DETROIT -- General Motors is investing heavily in ride-sharing, electric vehicles, autonomy and other mobility services in order to put customers and consumers first, and dealers will have to adjust, GM CEO Mary Barra says.
During a media event here Monday, Barra told the Automotive Press Association that "there isn't an industry right now that isn't being transformed or disrupted by technology" and that dealers will have to adapt to the changes sweeping the industry.
While Barra said more product safety advances are just around the corner for GM cars and light trucks, many mobility advancements are further down the road. Ride-sharing, Barra says, accounts for only 0.01 percent of miles traveled, and the owner-driver model will remain GM's core business for the foreseeable future.
"The transformative technologies -- electric vehicles, autonomous vehicles -- provide an opportunity to grow, again, where it makes good business sense. If you look at where ride-sharing is the most popular, it's in dense, urban environments where we have low market share, so that's where we see it as additive," Barra said. "I do think that we're going to be in the core business for a very, very long time, but we're going to continue to be led by the customer."
Barra's comments counter some other bold predictions, notably those of Bob Lutz, GM's retired head of product development, that ride-sharing, ride-hailing and autonomous vehicles threaten the industry's traditional brand hierarchy and retail model, in part because consumers won't be loyal to any one brand if they forgo vehicle ownership.
GM President Dan Ammann, in an interview with Automotive News last week, declined to comment on the affect that alternative mobility services would have on dealers, but said the automaker has received a 50 percent return on its original $500 million investment in ride-sharing company Lyft.
Barra, weighing in on the ongoing efforts to renegotiate the North American Free Trade Agreement, praised the Trump's administration's desire to increase U.S. manufacturing employment.
President Donald Trump, among other changes, wants NAFTA revised to require substantially more U.S.-built content in light vehicles produced in the three-country trade zone, a move some auto industry suppliers and other experts believe would be too disruptive to existing supply chains.
"We're able to have really substantive conversations to talk about different aspects and how that will impact jobs, and recognizing we're a long-lead business, capital-intensive business," Barra said.

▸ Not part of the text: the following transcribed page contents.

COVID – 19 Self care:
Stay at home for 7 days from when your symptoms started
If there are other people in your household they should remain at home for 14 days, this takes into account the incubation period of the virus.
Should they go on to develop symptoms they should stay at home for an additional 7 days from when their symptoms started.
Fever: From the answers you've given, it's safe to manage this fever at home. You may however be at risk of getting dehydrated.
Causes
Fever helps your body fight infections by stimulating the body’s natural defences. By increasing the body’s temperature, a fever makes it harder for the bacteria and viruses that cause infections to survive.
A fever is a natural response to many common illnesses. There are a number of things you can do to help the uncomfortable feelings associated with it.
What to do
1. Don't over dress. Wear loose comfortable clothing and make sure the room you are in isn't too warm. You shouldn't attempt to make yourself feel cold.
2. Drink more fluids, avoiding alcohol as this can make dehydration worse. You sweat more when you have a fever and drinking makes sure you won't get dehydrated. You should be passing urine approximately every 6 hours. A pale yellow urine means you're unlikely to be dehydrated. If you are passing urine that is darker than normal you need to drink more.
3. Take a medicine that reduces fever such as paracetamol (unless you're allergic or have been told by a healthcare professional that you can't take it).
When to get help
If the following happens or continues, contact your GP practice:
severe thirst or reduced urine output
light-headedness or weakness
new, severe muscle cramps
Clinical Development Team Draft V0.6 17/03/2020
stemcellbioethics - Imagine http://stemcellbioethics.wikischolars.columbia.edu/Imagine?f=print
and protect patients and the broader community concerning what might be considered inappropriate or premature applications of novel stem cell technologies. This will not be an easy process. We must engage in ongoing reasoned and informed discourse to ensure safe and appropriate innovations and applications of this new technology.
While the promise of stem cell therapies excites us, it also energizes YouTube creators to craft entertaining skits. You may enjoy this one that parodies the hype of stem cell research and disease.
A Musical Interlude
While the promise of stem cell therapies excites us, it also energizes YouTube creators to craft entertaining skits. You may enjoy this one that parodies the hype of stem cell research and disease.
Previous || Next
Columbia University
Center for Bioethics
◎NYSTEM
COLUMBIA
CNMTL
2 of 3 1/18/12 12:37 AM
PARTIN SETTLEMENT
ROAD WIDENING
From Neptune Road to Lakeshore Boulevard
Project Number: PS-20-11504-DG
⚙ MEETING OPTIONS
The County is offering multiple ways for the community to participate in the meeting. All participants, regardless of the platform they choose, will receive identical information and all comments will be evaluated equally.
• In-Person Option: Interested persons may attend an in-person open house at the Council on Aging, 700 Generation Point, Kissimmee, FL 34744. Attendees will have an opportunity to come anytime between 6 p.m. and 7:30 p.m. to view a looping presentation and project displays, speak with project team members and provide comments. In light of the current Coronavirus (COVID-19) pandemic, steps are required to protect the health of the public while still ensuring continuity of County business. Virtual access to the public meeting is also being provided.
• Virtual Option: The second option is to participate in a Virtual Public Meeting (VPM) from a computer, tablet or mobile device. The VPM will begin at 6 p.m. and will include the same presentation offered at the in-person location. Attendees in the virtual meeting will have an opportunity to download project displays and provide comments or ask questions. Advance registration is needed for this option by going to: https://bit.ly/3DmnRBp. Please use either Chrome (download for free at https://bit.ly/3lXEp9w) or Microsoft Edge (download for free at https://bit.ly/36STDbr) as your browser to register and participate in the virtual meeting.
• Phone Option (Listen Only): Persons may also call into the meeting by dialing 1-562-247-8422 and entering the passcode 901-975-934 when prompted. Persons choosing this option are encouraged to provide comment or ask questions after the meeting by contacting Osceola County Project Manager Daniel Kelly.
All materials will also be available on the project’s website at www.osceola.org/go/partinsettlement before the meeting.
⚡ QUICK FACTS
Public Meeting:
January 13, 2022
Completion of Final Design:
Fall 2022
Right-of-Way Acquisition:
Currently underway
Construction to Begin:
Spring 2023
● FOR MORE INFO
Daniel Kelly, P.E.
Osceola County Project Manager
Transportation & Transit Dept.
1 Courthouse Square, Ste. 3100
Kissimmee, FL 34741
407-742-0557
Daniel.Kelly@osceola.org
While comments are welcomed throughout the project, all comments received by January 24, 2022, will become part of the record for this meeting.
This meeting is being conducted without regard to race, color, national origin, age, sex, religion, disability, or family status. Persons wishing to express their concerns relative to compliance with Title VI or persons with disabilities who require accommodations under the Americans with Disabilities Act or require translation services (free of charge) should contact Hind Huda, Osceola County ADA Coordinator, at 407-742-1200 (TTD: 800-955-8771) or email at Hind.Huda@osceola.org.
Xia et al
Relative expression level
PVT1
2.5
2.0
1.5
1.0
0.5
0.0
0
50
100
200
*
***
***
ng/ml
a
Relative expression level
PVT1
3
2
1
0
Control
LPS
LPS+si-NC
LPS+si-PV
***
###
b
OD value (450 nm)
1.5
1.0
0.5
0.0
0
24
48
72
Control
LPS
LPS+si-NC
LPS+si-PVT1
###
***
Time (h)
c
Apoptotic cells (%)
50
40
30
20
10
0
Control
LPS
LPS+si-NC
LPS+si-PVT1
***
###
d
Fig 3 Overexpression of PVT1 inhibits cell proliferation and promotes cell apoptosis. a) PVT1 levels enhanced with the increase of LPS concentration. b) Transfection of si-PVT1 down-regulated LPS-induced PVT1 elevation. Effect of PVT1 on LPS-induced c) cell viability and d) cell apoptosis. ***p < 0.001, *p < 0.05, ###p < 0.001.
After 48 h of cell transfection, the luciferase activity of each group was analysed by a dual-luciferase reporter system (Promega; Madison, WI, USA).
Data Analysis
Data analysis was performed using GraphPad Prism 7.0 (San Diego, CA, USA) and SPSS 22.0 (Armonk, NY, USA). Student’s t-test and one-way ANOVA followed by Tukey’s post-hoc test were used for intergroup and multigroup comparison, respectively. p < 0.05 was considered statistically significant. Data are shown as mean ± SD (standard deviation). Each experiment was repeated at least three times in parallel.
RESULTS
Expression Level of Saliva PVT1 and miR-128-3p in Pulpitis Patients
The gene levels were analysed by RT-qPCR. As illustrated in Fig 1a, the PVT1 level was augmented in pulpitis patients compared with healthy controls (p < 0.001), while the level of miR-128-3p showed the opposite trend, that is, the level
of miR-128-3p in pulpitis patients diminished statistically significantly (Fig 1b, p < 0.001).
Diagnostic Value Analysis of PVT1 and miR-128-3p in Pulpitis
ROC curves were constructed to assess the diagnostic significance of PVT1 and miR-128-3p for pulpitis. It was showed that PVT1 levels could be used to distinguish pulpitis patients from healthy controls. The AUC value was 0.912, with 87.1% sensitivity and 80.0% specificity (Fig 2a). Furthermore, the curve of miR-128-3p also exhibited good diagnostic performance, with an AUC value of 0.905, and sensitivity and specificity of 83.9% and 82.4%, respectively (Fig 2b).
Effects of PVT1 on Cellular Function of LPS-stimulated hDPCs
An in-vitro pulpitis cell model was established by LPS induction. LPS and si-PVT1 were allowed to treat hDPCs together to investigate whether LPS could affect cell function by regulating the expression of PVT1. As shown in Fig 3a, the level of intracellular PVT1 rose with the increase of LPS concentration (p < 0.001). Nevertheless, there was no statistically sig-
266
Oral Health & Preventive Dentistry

"We agree NAFTA should be modernized after almost 25 years, but done in a way that doesn't have unintended consequences," she said, referencing the meeting between top Detroit 3 executives and Vice President Mike Pence last month. "I remain hopeful that all the information we're providing, that is being taken into consideration."
Barra said GM is also supportive of tax reform and the U.S. Senate's bill that would maintain the $7,500 per vehicle electric vehicle tax credit, saying it would be "good for the country."